Mini Aflatoxin Sorter

The Mini Aflatoxin Sorter (MAF-Sorter) uses a patented spectral imaging technology for fast and easy detection and manual sorting of maize contaminated with aflatoxin. The MAF-Sorter is the only rapid, low-cost, portable and easy to use method for farm families in SSA to screen and sort household lots of maize for aflatoxin contamination. In trials with the original prototype of the MAF-Sorter with US corn (2014-17), results showed reductions of 89-99% of the aflatoxin contamination in maize batches (with a rejection rate of less than 1.5% of total maize).

The MAF-Sorter consists of an Android tablet with camera, UV filter, high intensity, narrow bandwidth UV LED light array, rechargeable battery, and software app – all housed in a lightweight, portable sorting box, for simple, rapid batch screening and manual sorting of maize. The app performs image acquisition and detection functions, including an augmented reality function that overlays red marks on the contaminated kernels for the user to quickly see and remove. Aflatoxin contamination in maize is not easily detected under normal light; but under high intensity, narrow bandwidth 365 nm UV light a contaminated kernel reflects a distinct bright green-yellow fluorescence (BGYF), different from the blue fluorescence of a healthy kernel. A tablet camera is faster and more effective at detecting BGYF kernels than the human eye, which has very low sensitivity at shorter wavelengths.

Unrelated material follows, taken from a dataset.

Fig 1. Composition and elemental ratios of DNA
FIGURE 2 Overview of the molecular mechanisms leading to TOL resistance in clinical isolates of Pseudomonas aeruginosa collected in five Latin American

The MAF-Sorter weighs about 3 lbs and is about the size of a small microwave. It  enables the user to sort approximately 24 kg/hour (in 0.2 kg batches of shelled maize; 30 seconds/batch). After drying and shelling (prior to milling) batch sorting can be done in a similar lot size as household milling. In 1-2 hours, the average SSA farm household can screen and sort all the maize needed for the week. For shelled maize not immediately milled, removing the contaminated kernels can also reduce the risk of mold and aflatoxin contamination spreading in storage. Since contaminated kernels are often not uniformly spread throughout a lot, even with chemical tests, biological controls, and post-harvest dryers, comprehensive post-harvest screening and sorting of entire lots of maize is needed to find and remove any potentially dangerous kernels prior to consumption (a common practice for many foods around the world).

Maize Box Program

The Maize Box Program will distribute MAF-Sorters through existing maternal/infant/child health programs and agriculture/food security programs in SSA, since the device supports health and post-harvest farming objectives, and there is overlap in the target audience given women's role in agriculture. Because the MAF-Sorter is lightweight and portable, and only requires a couple hours of use per week by a family, it is eminently sharable at the village level, among groups of mothers and expectant mothers in a village-based health group, farming group, church, mosque, etc. It is not uncommon for women in a village to work together on the task of milling, so co-ownership and sharing of the MAF-Sorter may complement existing practices.

The Maize Box Program's plan to subsidize the MAF-Sorter as preventive care for mothers, infants and young children is based on Finland's longstanding baby box program, which provides a free maternity package to all expectant mothers to help promote early childhood health. When the program began (1930s) Finland was a poor country, and infant mortality was high, 65 out of 1000 babies died.[1] Today the rate is 1.9 per 1000 in Finland; it is 51.5 per 1000 in SSA.[2]

[1] Lee, Helena. (June 4, 2013). 'Why Finnish babies sleep in cardboard boxes.' BBC News.

[2] The World Bank. World Bank Open Data.


Ears of corn under high intensity, 365 nm UV light. Contaminated kernels reflect a bright green-yellow fluorescence, different from the blue fluorescence of healthy kernels.


Mini Aflatoxin Sorter (prototype) with canvas cover.


Tray of kernels under high intensity UV light with MAF-Sorter tablet, using augmented reality feature to mark kernels in red that are suspected of aflatoxin infection.


MAF-Sorter tablet live feed of a tray of kernels under ordinary light with augmented reality feature marking suspicious kernels in red for easy detection and real-time manual sorting.